Geography
- Location: Medina, Misamis Oriental, Northern Mindanao, Philippines
- Coordinates: 8°54′44″N 125°01′30″E﻿ / ﻿8.91228°N 125.02487°E

Organization
- Funding: Government hospital

= First Misamis Oriental General Hospital =

Government hospital in Misamis Oriental, Philippines

The First Misamis Oriental General Hospital is a government hospital in the Philippines. It was formerly an extension hospital of the Northern Mindanao Medical Center known as the Medina Extension Hospital. It is located in Medina, Misamis Oriental.

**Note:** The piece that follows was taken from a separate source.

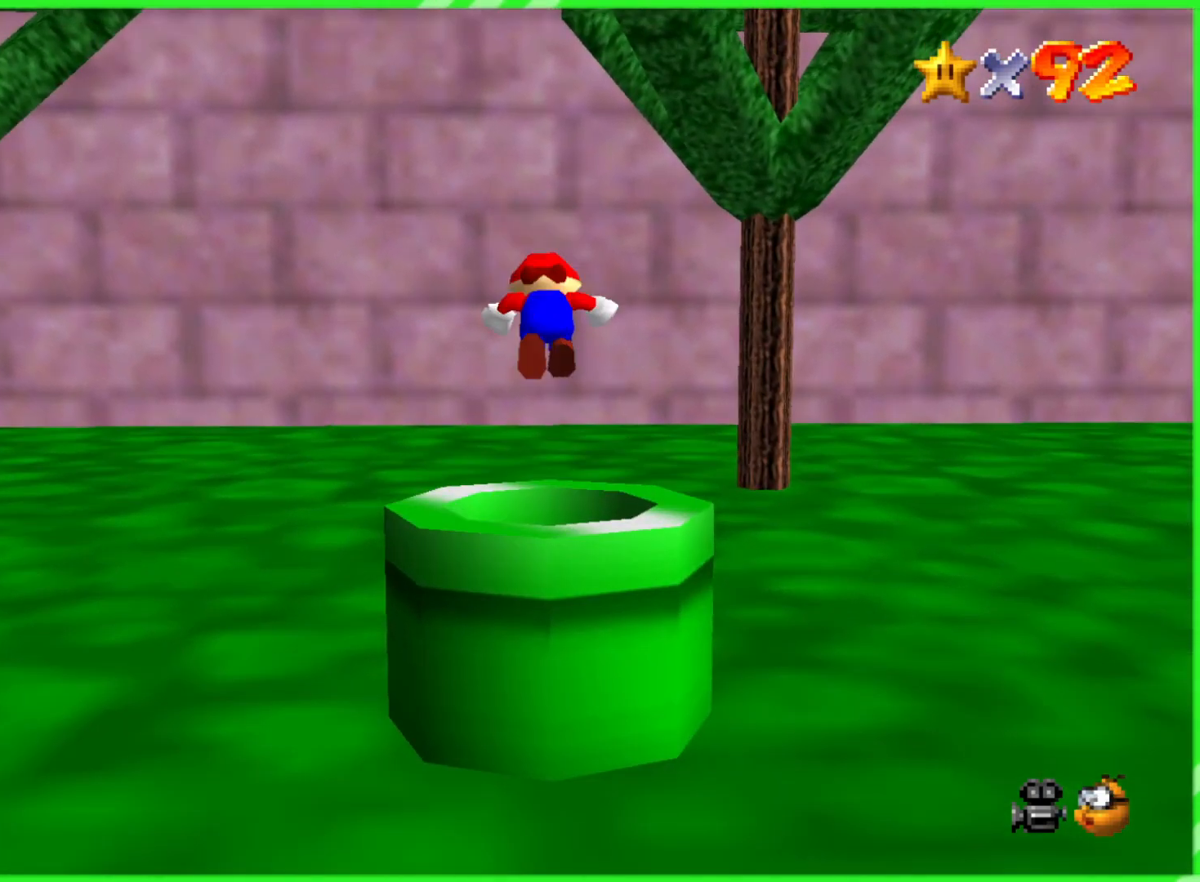
{"buttons": [], "left_stick": "center", "events": []}
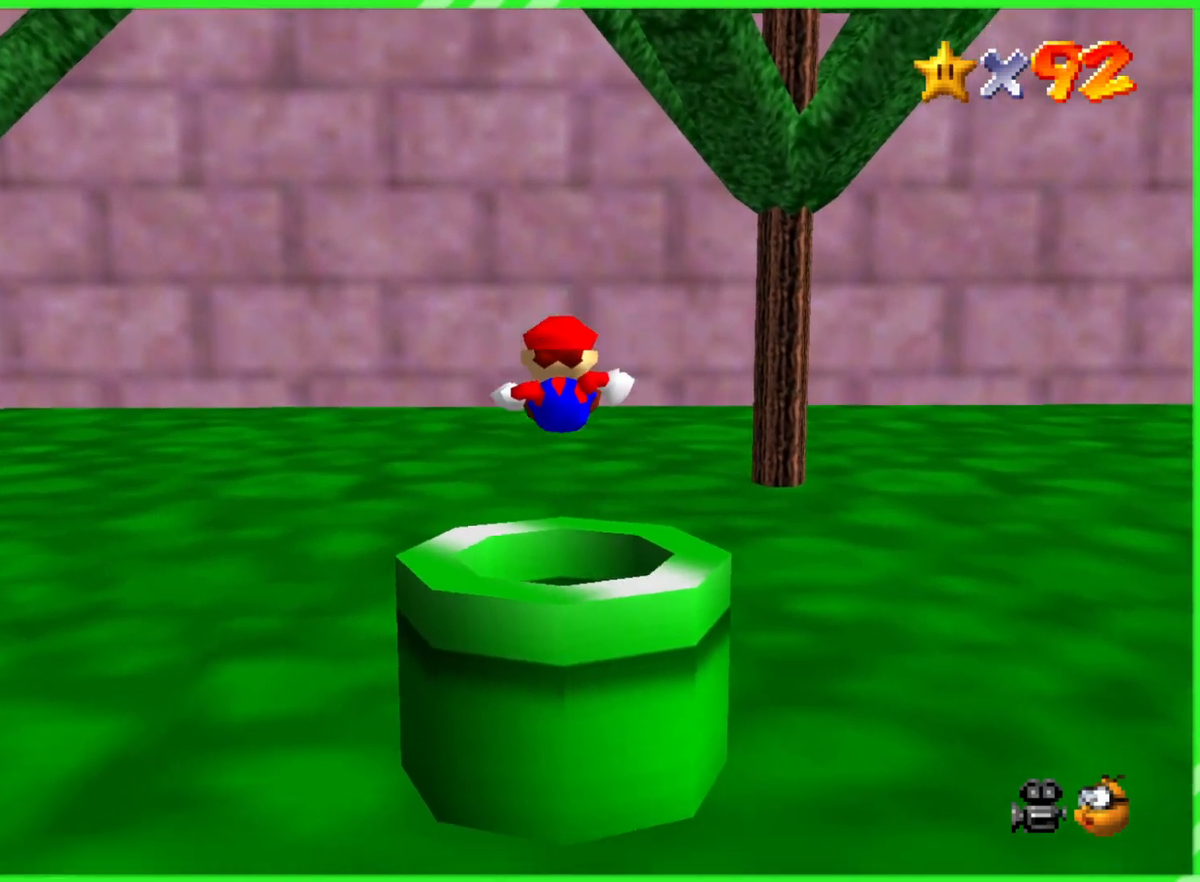
{"buttons": [], "left_stick": "center", "events": []}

In 1948, the Puericulture Center and Women's Club in the Municipality of Medina, Province of Misamis Oriental established a maternity hospital to primarily serve the women and children of their community. Monthly subsidy from the provincial government for a time sustained the personnel and operations of the facility until 2005. The Club then donated the hospital to the Department of Health, and the hospital resumed operations as a 25-bed capacity satellite facility of the Northern Mindanao Medical Center that offered maternal and child health and other preventive, curative, and rehabilitative services. As Medina Extension Hospital, as of 2020, the facility is licensed as a 28-bed capacity infirmary. On June 24, 2021, the President signed Republic Act No. 11565, “An Act Converting the Medina Extension Hospital in the Municipality of Medina, Province of Misamis Oriental into a General Hospital to be known as the First Misamis Oriental General Hospital, and Appropriating Funds Therefor”. Section 3 provided for the preparation and issuance of implementing rules and regulations of the Act by the DOH, which shall also be in accordance with R.A. No. 11223, Universal Health Care Act, which ensures that all Filipinos have equitable access to quality health care goods and services.